The Trust has launched a new campaign to provide Newark voters with objective, up-to-date information about the Newark Public Schools Advisory Board election on April 19. Each week, we will feature information about each of the candidates, commentary from education experts and insights into the most important issues relating to our schools,
This week, we take a look at the history of voter turnout in school board elections as well as review the role of local school boards in supporting student achievement. Check out our new blog post and fact sheets here and here.
The Newark Public Schools has shut off water fountains at 30 school buildings due to high levels of lead detected in the water. Donations can be made at the following locations:
- Boylan Recreation Center, 916 South Orange Avenue, 973.733.8947
- Sharpe James/Kenneth A. Gibson (lronbound) Recreation Center, 226 Rome Street, 973.733.3707
- John F. Kennedy Recreation Center, 211 West Kinney St., 973.733.5483
- Rotunda Recreation Center, 75 Clifton Avenue, 973. 733.3677
- St. Peters Recreation Center, 378 Lyons Avenue, 973.733.8006
Learn more about which schools have elevated levels here.
During a recent visit to Alexander Street School, Governor Chris Christie praised his administration and defended his decision to expand and open new charter schools in Newark. Responding to criticism from Mayor Ras Baraka, the Governor also expressed his commitment to making regulatory changes in the charter sector. Learn more about the Mayor’s response here and other reactions here and here.
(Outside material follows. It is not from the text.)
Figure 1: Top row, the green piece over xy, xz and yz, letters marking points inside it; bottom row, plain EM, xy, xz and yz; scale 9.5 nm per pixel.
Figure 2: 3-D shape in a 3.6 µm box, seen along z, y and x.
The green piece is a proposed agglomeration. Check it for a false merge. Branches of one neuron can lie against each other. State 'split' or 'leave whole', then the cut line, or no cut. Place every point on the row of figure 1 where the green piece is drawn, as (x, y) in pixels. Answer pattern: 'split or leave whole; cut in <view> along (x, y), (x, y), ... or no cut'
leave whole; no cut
The Abbott Leadership Institute-Youth Media Symposium (ALI-YMS) College Success Centers are celebrating the one-year anniversary of their College Readiness initiative.
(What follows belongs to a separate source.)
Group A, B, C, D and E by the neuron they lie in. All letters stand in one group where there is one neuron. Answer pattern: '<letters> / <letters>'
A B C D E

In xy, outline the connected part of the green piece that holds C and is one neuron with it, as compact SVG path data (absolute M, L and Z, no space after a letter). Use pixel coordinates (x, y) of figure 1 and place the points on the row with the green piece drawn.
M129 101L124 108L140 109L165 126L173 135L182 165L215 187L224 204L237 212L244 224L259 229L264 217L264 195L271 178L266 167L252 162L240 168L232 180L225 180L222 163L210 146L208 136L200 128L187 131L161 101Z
The Marion P. Thomas Charter High School of Culinary & Performing Arts will be hosting an educational job fair on Saturday, March 12 from 9:00AM – 12:00PM.
Teachers, educational professionals, counselors, and recent graduates are encouraged to attend to learn more about current job opportunities.
The Newark Youth Council will convene its Annual Newark Youth Summit, at Essex County College on Saturday, April 2nd, from 8:30AM – 4:00PM.
Featured on NJTV, the 35-year-old competitive debate program at Science Park High School, demonstrates how debate can strengthen students’ emotional and intellectual skills as well as prepare them for standardized tests.
A legislative package to expand and improve early childhood education and services passed the State Senate’s education committee, receiving full support from Senate President Stephen Sweeney. However, despite widespread support, questions of how and when the programs will be implemented remain unanswered.
Unhappy with current facility conditions at the Paterson Leadership Academy for Young Men’s school building, members of the Paterson Board of Education supported a request to move the boys program to one of the cities’ two new school buildings.
Students who have taken the new SAT share their testing experience with the redesigned standardized college entrance exam. The new exam includes an optional essay and 155 multiple-choice questions, compared to 171 in the old version.
The Senate Committee recently voted in favor of promoting John King Jr. to U.S. Education Secretary. King has been serving as acting secretary since his predecessor Arne Duncan stepped down at the end of 2015.
The importance of familial involvement in bolstering preschoolers chances to excel, has paved the way for Pre-K for San Antonio, a child centered preschool that also provides specialized supports and training for parents.
In an effort to support the large number of kids affected by high levels of lead in Flint’s water, Michigan’s Department of Health and Human Services provided one-time funding of 3.6. million for the expansion of a Head Start Program by Michigan’s Department of Health and Human Services.
With a substantial population of public school students from non-English native migrant background, two schools in D.C offer their experiences on how to create a school culture that addresses the educational adversities that immigrant children often face in developing their emotional and academic abilities.
Despite the significance of test scores as a predictor of academic success, educators, school officials, and students point out the importance of social and emotional skills in preparing students to start and finish college.